Exercise prompt ::
What lines below contain the word "tuple"? Please pull each one out.

───── Listed records

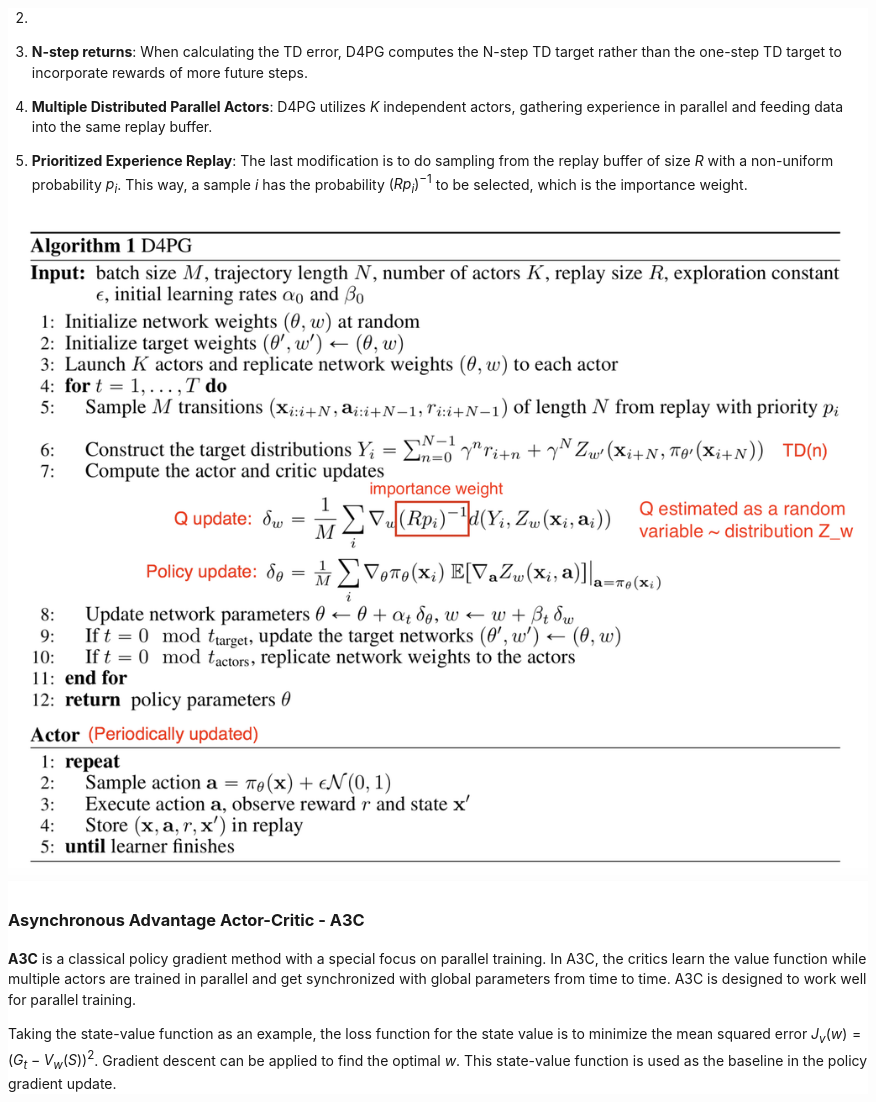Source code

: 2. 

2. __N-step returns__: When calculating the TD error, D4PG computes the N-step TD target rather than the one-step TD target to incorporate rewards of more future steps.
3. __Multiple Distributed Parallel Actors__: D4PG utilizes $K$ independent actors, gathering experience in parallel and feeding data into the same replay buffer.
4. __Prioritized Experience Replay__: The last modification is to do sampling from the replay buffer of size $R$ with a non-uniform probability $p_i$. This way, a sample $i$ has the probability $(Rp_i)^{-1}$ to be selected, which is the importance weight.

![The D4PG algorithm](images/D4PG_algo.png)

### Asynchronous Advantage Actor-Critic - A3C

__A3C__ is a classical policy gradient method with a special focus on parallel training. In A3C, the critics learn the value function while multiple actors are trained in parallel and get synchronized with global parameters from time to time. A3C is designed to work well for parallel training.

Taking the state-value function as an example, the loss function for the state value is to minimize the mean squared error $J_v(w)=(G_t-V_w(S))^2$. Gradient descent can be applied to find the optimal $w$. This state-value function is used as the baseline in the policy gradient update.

──────────
───── Listed records

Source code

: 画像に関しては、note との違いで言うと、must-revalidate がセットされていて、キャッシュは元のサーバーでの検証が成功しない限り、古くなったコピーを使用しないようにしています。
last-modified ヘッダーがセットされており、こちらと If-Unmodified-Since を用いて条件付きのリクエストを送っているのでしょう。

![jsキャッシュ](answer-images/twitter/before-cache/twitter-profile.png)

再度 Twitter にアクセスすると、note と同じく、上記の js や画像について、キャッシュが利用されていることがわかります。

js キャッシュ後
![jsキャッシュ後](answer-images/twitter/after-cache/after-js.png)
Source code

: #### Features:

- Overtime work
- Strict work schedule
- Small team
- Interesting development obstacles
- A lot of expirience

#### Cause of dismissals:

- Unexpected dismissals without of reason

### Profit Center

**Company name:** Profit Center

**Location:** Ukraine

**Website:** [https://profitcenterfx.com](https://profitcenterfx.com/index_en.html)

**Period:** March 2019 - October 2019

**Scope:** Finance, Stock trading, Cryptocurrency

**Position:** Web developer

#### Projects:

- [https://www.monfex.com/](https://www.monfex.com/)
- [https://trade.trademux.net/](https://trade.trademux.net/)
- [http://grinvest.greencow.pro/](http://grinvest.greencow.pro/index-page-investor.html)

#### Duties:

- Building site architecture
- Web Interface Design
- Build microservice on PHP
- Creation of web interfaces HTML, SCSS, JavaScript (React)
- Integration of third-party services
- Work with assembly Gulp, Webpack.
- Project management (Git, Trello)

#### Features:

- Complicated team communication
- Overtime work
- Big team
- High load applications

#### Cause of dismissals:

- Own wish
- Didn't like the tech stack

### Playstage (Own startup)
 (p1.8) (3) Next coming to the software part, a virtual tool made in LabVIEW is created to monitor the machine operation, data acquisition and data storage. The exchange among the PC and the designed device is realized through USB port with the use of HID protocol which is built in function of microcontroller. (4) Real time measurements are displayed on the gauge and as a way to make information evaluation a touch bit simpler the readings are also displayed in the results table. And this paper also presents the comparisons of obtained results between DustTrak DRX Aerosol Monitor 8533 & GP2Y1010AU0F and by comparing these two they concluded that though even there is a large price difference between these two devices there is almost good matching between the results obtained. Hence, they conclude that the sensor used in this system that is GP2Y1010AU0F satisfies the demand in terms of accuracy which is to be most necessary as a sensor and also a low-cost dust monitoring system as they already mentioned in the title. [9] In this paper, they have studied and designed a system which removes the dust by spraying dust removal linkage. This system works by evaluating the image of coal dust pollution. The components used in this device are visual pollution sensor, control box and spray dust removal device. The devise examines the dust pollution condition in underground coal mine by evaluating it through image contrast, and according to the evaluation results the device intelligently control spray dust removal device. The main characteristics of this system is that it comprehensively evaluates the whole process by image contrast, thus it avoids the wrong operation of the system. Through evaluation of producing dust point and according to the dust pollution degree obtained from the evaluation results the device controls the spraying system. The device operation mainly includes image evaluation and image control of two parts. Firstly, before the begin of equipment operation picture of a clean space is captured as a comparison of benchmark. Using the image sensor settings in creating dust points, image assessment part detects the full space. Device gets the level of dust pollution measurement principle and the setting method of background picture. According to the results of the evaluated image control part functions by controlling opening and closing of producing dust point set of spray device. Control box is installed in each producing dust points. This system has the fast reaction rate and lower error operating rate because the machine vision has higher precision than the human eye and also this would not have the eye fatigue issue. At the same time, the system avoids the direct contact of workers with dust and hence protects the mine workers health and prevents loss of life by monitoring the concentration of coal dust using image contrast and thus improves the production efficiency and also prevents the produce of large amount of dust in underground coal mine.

──────────
───── Listed records

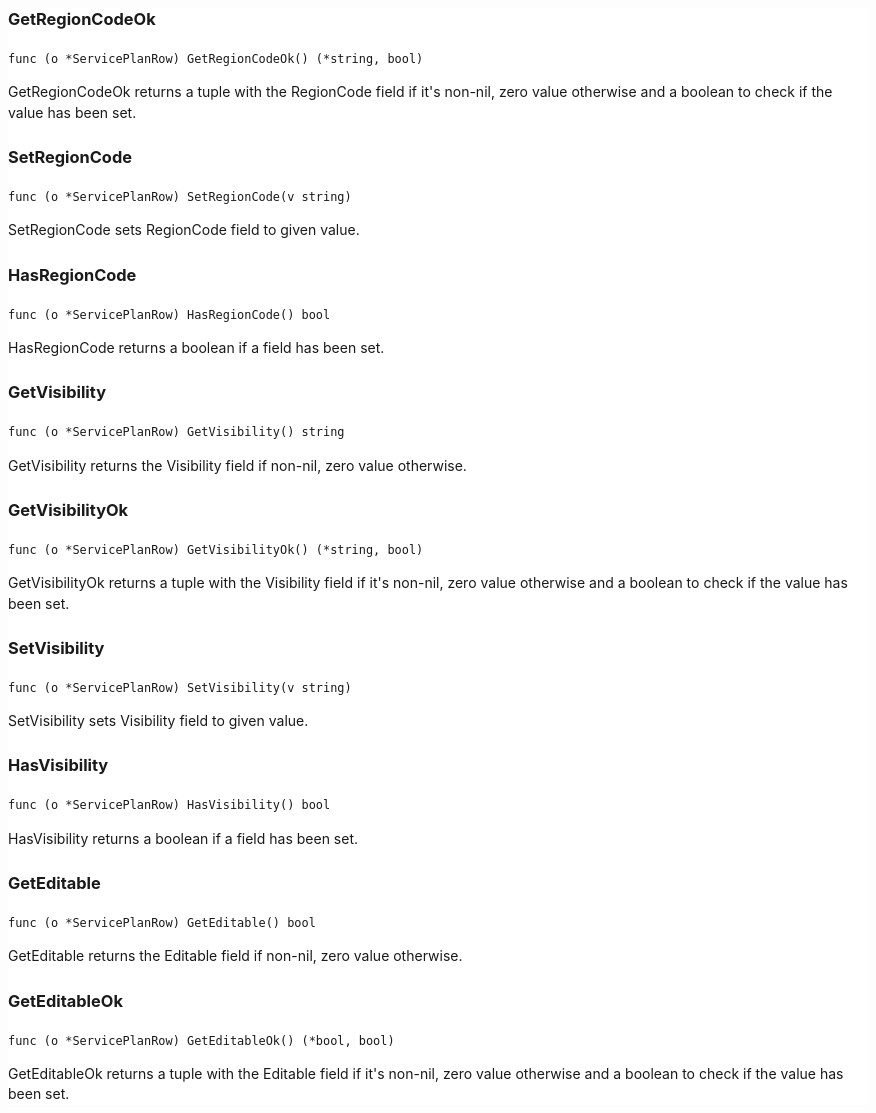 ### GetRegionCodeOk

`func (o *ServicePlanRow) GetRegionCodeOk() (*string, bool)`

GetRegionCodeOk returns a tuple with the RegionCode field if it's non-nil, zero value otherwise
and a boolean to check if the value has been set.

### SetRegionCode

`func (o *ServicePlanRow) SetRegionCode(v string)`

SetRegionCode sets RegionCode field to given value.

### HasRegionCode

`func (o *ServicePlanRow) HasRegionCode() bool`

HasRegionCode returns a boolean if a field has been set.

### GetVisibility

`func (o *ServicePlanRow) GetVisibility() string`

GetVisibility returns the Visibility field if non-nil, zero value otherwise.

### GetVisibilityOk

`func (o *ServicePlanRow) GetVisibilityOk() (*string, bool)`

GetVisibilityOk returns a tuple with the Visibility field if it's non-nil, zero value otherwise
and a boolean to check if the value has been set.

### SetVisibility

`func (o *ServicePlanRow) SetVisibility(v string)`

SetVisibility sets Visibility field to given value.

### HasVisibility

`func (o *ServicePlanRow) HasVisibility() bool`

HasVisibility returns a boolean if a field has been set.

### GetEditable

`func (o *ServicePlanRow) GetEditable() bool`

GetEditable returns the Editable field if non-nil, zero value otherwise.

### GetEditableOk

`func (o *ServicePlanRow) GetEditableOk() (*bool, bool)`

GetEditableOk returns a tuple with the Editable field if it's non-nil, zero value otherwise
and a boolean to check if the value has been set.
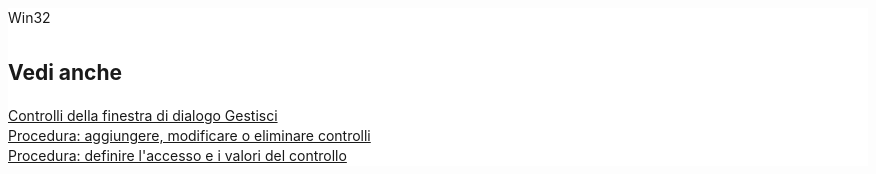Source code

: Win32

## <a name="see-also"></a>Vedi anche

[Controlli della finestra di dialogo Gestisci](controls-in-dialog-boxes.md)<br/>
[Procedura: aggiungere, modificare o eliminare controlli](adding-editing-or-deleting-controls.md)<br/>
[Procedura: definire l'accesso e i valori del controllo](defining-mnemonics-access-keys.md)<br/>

──────────

Exercise solution ::
GetRegionCodeOk returns a tuple with the RegionCode field if it's non-nil, zero value otherwise
GetVisibilityOk returns a tuple with the Visibility field if it's non-nil, zero value otherwise
GetEditableOk returns a tuple with the Editable field if it's non-nil, zero value otherwise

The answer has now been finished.